[CONSIGNE 1]:
Selon le communiqué sur l'obligation vaccinale, pourquoi la levée de cette obligation serait-elle une erreur ? Répondez en une à trois phrases.
[CONSIGNE 2]:
D'après le communiqué sur l'obligation vaccinale, quels vaccins relèvent encore d'un régime obligatoire en France ?
[CONSIGNE 3]:
Remplacez "détracteurs" par "opposants" dans le passage du communiqué compris entre "La réponse est" et "anglo-saxons [3].", bornes incluses, puis donnez ce passage modifié.

[EXTRAIT FOURNI]:
▬▬▬▬▬▬▬▬▬▬

Communiqué
À propos du maintien ou de la levée de l’obligation
vaccinale
Yves Buisson, Pierre
Bégué au nom de la commission VII
(maladies infectieuses et maladies tropicales).
En France, trois
vaccins relèvent encore d’un régime obligatoire : ce sont les vaccins
contre le tétanos, la diphtérie et la poliomyélite. Avec le temps, cette
situation est devenue paradoxale puisque les trois maladies ciblées par la
vaccination obligatoire ne sont plus à l’avant-scène des risques infectieux encourus
par la population française alors que d’autres maladies infectieuses dont
l’impact en santé publique est considérable (coqueluche, hépatite B, rougeole,
rubéole, oreillons, infections invasives à méningocoque ou à Haemophilus influenzae de type b,…) ne
font l’objet que de recommandations vaccinales. En outre, les vaccins
disponibles sur le marché pour l’immunisation des enfants sont des formulations
combinées qui associent des valences obligatoires et des valences recommandées.
Un tel paradoxe rend le calendrier vaccinal difficile à comprendre par le grand
public, difficile à appliquer par les médecins et difficile à justifier par les
autorités de santé [1,2].
Ces dispositions devraient
donc être modifiées.
Le concept d’obligation vaccinale est-il désuet? Faut-il
l’abandonner ?
La réponse est
clairement non. Abolir l’obligation vaccinale serait interprété
comme l’aveu implicite que les vaccins ont une efficacité et une innocuité
discutables. Devenue facultative, la vaccination deviendrait un moyen
de prévention comme un autre dont le caractère optionnel serait rapidement exploité
par ses détracteurs. La perception du bénéfice collectif en serait aussi
probablement altérée. L’exemple des pays européens qui ont supprimé
l’obligation vaccinale ne doit en aucun cas être imposé comme un modèle en
France où la tradition de la vaccination obligatoire demeure profondément
ancrée dans la mémoire collective et où le terme "recommandé" n’a pas la même force que dans les pays
anglo-saxons [3].

▬▬▬▬▬▬▬▬▬▬

[DONNÉES EXTRAITES]:
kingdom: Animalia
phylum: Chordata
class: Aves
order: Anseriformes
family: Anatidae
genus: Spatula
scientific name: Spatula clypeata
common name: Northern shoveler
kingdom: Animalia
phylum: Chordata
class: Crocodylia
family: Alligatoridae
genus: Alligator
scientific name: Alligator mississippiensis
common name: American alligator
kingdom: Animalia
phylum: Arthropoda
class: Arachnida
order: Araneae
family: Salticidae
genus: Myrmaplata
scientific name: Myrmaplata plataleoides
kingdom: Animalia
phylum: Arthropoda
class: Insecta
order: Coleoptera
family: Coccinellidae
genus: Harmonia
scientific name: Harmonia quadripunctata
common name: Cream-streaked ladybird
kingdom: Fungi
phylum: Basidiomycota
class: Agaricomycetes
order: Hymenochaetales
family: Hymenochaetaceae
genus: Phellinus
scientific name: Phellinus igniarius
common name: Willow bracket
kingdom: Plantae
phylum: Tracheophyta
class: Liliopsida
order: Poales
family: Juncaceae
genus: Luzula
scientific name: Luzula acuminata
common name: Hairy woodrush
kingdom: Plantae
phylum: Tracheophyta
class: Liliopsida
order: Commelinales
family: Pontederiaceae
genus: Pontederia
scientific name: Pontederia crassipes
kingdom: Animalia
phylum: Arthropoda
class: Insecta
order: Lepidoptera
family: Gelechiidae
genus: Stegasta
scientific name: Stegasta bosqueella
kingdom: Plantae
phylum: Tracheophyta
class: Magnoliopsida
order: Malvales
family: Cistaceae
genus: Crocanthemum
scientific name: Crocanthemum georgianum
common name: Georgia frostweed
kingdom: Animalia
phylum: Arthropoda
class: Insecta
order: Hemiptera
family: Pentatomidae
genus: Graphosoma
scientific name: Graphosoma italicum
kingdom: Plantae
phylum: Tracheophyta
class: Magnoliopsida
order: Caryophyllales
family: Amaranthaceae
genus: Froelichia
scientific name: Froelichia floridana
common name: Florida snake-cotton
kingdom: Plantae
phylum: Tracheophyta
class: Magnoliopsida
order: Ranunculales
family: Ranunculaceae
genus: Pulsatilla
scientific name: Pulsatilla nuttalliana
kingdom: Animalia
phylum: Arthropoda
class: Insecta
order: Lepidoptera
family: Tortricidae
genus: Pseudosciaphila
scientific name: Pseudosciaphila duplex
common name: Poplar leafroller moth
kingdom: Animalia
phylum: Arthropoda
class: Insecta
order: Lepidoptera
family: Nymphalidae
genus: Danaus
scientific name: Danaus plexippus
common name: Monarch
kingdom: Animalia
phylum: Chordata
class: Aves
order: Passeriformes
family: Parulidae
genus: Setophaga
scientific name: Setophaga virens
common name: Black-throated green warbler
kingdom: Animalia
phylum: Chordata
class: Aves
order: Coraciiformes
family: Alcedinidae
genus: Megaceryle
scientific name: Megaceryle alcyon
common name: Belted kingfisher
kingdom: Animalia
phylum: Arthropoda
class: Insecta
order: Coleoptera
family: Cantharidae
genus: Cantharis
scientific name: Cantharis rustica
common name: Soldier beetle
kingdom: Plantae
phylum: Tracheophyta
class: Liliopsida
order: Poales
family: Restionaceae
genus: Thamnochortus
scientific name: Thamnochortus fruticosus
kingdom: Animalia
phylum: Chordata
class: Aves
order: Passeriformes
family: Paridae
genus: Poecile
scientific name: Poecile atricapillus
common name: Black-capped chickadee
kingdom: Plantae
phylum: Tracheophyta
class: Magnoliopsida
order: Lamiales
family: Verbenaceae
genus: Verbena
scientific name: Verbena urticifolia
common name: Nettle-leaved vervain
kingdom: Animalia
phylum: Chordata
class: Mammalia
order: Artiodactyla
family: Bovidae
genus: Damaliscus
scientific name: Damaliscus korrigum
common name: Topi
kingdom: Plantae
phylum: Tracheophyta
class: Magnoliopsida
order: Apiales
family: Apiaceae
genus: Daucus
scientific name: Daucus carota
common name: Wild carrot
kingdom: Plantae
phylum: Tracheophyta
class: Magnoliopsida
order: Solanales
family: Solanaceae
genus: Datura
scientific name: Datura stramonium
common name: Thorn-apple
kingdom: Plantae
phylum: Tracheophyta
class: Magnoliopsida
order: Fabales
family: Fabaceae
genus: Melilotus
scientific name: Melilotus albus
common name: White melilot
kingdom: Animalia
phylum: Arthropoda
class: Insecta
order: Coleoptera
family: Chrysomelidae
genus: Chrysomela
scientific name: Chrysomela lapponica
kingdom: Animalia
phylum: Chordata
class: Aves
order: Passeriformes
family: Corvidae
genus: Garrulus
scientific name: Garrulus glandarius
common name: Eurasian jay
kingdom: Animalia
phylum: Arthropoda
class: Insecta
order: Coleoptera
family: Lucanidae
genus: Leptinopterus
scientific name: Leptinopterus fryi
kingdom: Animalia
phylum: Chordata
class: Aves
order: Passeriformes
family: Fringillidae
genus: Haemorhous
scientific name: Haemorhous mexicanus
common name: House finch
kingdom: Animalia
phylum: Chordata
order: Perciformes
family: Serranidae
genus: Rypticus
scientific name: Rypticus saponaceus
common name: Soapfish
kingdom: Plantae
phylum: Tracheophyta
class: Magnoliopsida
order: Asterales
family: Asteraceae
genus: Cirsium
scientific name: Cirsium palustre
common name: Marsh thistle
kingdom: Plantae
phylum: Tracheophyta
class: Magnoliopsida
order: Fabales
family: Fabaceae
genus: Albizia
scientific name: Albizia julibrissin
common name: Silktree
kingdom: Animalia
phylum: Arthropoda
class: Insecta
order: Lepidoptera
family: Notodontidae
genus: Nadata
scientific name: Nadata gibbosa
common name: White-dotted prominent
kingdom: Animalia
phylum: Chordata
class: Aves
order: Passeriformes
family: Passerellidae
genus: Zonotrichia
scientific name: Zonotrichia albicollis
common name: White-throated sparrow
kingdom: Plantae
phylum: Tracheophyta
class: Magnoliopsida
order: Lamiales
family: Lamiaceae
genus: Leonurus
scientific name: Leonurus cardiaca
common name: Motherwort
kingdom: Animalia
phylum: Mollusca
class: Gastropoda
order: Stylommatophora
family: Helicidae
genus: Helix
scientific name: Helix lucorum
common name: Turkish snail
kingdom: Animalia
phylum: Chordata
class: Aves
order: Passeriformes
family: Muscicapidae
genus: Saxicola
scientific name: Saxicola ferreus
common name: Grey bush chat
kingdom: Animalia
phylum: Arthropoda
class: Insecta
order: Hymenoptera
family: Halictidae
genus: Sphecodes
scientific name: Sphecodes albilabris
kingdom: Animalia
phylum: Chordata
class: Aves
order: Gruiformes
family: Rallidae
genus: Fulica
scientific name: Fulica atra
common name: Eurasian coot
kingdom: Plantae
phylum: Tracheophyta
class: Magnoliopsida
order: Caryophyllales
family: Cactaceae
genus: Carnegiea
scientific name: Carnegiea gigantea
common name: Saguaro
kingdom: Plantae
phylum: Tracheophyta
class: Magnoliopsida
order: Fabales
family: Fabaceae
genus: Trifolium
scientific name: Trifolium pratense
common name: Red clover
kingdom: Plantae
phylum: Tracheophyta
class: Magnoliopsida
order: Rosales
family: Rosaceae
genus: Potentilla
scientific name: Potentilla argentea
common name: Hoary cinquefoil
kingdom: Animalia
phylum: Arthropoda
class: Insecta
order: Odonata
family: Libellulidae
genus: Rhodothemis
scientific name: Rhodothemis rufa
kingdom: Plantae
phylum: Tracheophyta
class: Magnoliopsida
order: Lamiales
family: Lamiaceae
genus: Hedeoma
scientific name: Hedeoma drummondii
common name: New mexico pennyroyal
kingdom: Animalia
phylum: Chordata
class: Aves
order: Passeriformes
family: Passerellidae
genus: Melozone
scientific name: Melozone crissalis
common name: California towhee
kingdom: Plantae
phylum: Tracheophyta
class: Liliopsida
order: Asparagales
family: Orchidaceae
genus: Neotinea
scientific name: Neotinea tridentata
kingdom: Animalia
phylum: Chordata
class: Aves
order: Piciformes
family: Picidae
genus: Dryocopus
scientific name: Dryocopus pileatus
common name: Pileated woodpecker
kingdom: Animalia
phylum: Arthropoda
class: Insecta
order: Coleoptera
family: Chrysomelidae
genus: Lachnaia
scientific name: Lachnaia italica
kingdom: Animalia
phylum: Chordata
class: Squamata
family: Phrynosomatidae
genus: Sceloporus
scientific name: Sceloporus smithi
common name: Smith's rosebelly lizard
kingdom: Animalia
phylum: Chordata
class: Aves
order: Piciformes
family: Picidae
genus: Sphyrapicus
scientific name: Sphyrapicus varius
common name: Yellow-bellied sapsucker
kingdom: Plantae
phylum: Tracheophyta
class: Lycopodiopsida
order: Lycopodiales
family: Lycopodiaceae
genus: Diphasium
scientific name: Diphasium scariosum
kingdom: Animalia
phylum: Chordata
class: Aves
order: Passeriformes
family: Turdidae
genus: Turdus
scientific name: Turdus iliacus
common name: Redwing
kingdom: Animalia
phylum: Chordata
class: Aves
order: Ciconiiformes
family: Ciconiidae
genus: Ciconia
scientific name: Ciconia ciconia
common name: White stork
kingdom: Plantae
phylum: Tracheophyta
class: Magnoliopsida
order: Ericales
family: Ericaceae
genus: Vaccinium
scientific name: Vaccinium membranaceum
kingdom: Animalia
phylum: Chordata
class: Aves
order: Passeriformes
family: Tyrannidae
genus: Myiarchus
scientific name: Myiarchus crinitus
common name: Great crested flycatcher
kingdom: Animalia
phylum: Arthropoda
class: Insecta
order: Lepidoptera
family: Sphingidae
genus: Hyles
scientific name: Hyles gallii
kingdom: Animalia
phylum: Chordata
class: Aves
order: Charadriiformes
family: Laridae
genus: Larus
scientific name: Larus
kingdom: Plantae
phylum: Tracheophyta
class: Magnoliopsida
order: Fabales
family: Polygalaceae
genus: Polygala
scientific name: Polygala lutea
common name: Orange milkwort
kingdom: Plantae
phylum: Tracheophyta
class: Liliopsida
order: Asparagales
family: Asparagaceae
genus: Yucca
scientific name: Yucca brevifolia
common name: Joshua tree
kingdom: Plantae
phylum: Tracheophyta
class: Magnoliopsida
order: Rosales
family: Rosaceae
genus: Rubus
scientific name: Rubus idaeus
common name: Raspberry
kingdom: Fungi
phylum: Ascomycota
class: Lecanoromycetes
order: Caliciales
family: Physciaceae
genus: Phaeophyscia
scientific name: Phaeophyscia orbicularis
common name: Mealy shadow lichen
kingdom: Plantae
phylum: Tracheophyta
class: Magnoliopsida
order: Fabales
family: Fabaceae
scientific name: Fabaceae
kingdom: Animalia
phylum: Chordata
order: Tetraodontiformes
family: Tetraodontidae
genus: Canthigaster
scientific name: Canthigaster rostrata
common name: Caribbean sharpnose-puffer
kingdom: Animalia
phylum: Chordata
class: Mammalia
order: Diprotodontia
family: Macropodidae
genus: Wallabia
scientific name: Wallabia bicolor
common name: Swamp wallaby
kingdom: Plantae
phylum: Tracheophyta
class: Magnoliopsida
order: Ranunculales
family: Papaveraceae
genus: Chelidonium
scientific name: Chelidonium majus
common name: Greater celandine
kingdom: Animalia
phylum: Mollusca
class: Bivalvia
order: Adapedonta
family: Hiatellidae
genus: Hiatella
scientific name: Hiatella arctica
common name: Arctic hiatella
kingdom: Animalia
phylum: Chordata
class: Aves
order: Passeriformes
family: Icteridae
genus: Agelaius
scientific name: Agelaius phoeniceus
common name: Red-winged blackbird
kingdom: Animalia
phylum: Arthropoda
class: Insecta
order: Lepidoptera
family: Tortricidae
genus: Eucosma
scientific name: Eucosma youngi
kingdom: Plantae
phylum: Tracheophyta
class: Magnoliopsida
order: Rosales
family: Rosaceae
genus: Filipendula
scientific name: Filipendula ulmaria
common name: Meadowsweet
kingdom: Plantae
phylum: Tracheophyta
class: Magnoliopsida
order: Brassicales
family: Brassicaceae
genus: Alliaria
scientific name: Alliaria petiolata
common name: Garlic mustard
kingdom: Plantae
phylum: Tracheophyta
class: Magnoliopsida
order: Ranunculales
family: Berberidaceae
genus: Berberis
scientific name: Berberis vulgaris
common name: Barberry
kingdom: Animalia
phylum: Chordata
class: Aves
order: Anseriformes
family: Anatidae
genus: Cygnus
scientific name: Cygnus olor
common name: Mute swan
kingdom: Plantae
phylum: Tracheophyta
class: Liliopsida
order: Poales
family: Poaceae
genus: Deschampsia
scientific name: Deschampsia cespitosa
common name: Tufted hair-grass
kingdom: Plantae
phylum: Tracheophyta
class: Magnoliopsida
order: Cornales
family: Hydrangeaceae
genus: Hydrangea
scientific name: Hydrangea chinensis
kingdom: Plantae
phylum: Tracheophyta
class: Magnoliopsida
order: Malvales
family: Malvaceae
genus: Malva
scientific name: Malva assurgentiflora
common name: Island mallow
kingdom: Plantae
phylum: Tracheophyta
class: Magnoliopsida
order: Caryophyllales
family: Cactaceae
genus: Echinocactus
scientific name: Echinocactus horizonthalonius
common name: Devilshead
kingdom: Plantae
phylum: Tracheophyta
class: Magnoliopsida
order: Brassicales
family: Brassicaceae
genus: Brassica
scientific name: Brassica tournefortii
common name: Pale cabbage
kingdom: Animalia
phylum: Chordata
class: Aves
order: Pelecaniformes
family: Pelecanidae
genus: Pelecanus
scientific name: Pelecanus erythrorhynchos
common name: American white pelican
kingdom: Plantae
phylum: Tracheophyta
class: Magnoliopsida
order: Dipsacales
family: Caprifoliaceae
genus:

▬▬▬▬▬▬▬▬▬▬

[RÉPONSE PROPOSÉE 1]:
Abolir l'obligation vaccinale serait interprété comme l'aveu implicite que les vaccins ont une efficacité et une innocuité discutables. Devenue facultative, la vaccination serait un moyen de prévention comme un autre, dont le caractère optionnel serait rapidement exploité par ses détracteurs, et la perception du bénéfice collectif en serait probablement altérée.

[RÉPONSE PROPOSÉE 2]:
Les vaccins contre le tétanos, la diphtérie et la poliomyélite.

[RÉPONSE PROPOSÉE 3]:
La réponse est
clairement non. Abolir l’obligation vaccinale serait interprété
comme l’aveu implicite que les vaccins ont une efficacité et une innocuité
discutables. Devenue facultative, la vaccination deviendrait un moyen
de prévention comme un autre dont le caractère optionnel serait rapidement exploité
par ses opposants. La perception du bénéfice collectif en serait aussi
probablement altérée. L’exemple des pays européens qui ont supprimé
l’obligation vaccinale ne doit en aucun cas être imposé comme un modèle en
France où la tradition de la vaccination obligatoire demeure profondément
ancrée dans la mémoire collective et où le terme "recommandé" n’a pas la même force que dans les pays
anglo-saxons [3].